LCMS: Retention time 1.23 min; [M+H]⁺=538

PREPARATION 23

1,1-dimethylethyl [2-(5-{3-cyano-4-[(1-methylethyl)oxy]phenyl}-1,3,4-thiadiazol-2-yl)-3-methyl-2,4,6,7-tetrahydro-5H-pyrazol o[4,3-c]pyridin-5-yl]acetate

A mixture of 2-[(1-methylethyl)oxy]-5-[5-(3-methyl-4,5,6,7-tetrahydro-2H-pyrazolo[4,3-c]pyridin-2-yl)-1,3,4-thiadiazol-2-yl]benzonitrile (Example 3) (500 mg, 1.01 mmol), t-butyl bromoacetate (207 mg, 1.06 mmol) and potassium carbonate (419 mg, 3.03 mmol) in acetonitrile (15 mL) was stirred at 50° C. for 2 hours. LCMS showed complete reaction. The reaction mixture was cooled and diluted with water (15 mL). The mixture was extracted with ethyl acetate (2×20 mL). The combined extracts were dried and evaporated. The residue was chromatographed [0-3% methanol/dichloromethane] to give the product as a colourless foam (470 mg, 94%)

LCMS: Retention time 1.02 min; [M+H]⁺=495

PREPARATION 24

2-(5-{3-chloro-4-[(1-methylethyl)oxy]phenyl}-1,3,4-thiadiazol-2-yl)-5-(2,2-dimethyl-1,3-dioxan-5-yl)-3-methyl-4,5,6,7-tetrahydro-2H-pyrazolo[4,3-c]pyridine

2,2-dimethyl-1,3-dioxan-5-one (0.660 g, 5.07 mmol) was added to 2-(5-{3-chloro-4-[(1-methylethyl)oxy]phenyl}-1,3,4-thiadiazol-2-yl)-3-methyl-4,5,6,7-tetrahydro-2H-pyrazolo[4,3-c]pyridine hydrochloride (Example 1b) (0.470 g, 1.102 mmol) in dry Dichloromethane (DCM) (5 mL) and the reaction was left to stir at room temperature for 30 min. Sodium triacetoxyborohydride (1.060 g, 5.00 mmol) was then added and the reaction was left to stir overnight. The reaction mixture was quenched with saturated solution of sodium bicarbonate (10 mL), extracted with DCM (3×10 mL) and then concentrated under reduced pressure to get a brownish yellow oil, on resting it became solid (829 mg). The solid was dissolved in a small amount of DCM, loaded onto a (100 g) silica cartridge and was eluted with 8 column volumes of ethyl acetate/cyclohexane gradient (30-80%) and 2 CV of 80% ethyl acetate/cyclohexane mixture and 5 CV of ethyl acetate/cyclohexane gradient (80-100%). The cartridge was again eluted with 6 CV of ethyl acetate/cyclohexane gradient (80-100%). The pure fractions collected were combined and concentrated under reduced pressure get a brownish yellow solid (374 mg, 57%).
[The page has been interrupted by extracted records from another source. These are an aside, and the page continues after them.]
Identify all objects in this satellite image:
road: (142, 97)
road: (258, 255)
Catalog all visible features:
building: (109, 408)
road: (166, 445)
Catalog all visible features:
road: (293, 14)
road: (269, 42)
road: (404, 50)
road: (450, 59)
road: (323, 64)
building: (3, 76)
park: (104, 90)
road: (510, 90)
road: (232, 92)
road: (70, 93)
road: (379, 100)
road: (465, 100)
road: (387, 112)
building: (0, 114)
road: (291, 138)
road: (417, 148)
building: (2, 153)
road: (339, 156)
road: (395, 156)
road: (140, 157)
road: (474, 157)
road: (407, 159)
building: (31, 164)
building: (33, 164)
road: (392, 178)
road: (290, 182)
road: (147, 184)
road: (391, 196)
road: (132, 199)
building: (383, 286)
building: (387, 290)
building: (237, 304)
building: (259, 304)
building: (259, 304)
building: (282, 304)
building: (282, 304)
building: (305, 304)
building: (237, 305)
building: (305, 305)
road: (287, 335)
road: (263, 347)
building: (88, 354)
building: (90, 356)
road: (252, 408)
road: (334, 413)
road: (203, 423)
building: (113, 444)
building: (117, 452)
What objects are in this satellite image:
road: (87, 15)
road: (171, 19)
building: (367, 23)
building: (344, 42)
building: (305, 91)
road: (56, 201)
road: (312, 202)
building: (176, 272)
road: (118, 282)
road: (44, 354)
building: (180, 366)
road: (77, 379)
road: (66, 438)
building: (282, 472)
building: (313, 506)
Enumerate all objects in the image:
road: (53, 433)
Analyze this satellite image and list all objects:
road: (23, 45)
LCMS: Retention time 1.02 min; [M+H]⁺=504, 506

EXAMPLE 1a

2-(5-{3-Chloro-4-[(1-methylethyl)oxy]phenyl}-1,3,4-thiadiazol-2-yl)-3-methyl-4,5,6,7-tetrahydro-2H-pyrazolo[4,3-c]pyridine

Trifluoroacetic acid (0.5 ml, 6.49 mmol) was added to a solution of 1,1-dimethylethyl 2-(5-{3-chloro-4-[(1-methylethyl)oxy]phenyl}-1,3,4-thiadiazol-2-yl)-3-methyl-2,4,6,7-tetrahydro-5H-pyrazolo[4,3-c]pyridine-5-carboxylate (Preparation 5) (245 mg, 0.500 mmol) in DCM (5 ml) at room temperature under nitrogen and the resulting mixture was stirred at this temperature for 1 hour. Further trifluoroacetic acid (1.0 ml, 12.98 mmol) was then added and the resulting mixture was stirred for a further 30 minutes then concentrated in vacuo. The residue was co-evaporated with DCM and dried under high vacuum overnight. The sample was loaded in DCM onto an SCX cartridge (50 g) then eluted with MeOH followed by a 2N NH₃ solution in MeOH. The appropriate fractions were combined and concentrated in vacuo to give 2-(5-{3-chloro-4-[(1-methylethyl)oxy]phenyl}-1,3,4-thiadiazol-2-yl)-3-methyl-4,5,6,7-tetrahydro-2H-pyrazolo[4,3-c]pyridine (180 mg, 92%) as a yellow oil.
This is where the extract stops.